*CONSIGNE RÉDIGÉE*: Relevez toutes les dates mentionnées dans le texte extrait, dans leur ordre d'apparition.

*TEXTE EXTRAIT*:
________________________
SAS ERNST & YOUNG ET ASSOCIES

Décision déférée à la cour : Jugement rendu le 27 Mai 2014 par le Conseil de Prud’hommes – Formation paritaire de NANTERRE

Section : Encadrement

N° RG : 12/02762

Copies exécutoires délivrées à :

SELARL CLAIM

XXX

Copies certifiées conformes délivrées à :

X D G

SAS ERNST & YOUNG ET ASSOCIES

le :

RÉPUBLIQUE FRANÇAISE

AU NOM DU PEUPLE FRANÇAIS

LE DIX SEPT MARS DEUX MILLE SEIZE,

La cour d’appel de VERSAILLES, a rendu l’arrêt suivant dans l’affaire entre :

Madame X D G

XXX

XXX

comparante en personne, assistée de Me Charlotte LAMBERT de la SELARL CLAIM, avocat au barreau de PARIS, vestiaire : B0901

APPELANTE

****************

SAS ERNST & YOUNG ET ASSOCIES

XXX

XXX

XXX

représentée par Me David LINGLART de l’XXX, avocat au barreau de PARIS, vestiaire : P0554

INTIMEE

****************

Composition de la cour :

En application des dispositions de l’article 945-1 du code de procédure civile, l’affaire a été débattue le 19 Janvier 2016, en audience publique, les parties ne s’y étant pas opposées, devant Madame Régine NIRDE-DORAIL, Conseiller chargé d’instruire l’affaire.
________________________
*CONTENU DES DONNÉES*:

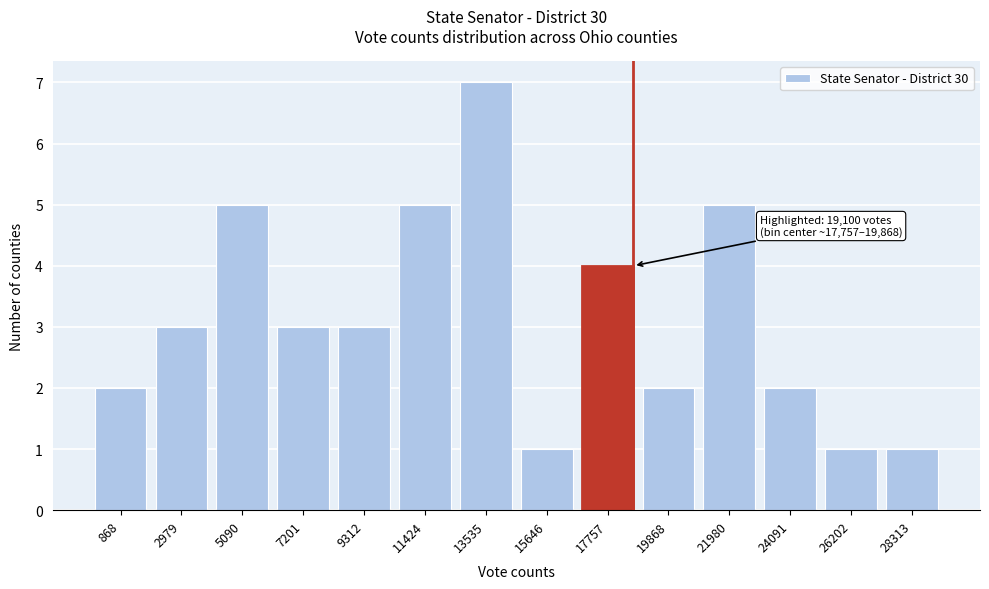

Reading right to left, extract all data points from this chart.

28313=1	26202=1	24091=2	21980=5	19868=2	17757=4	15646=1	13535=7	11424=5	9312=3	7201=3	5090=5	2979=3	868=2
________________________
*RÉPONSE ATTENDUE*:
- 27 Mai 2014
- DIX SEPT MARS DEUX MILLE SEIZE
- 19 Janvier 2016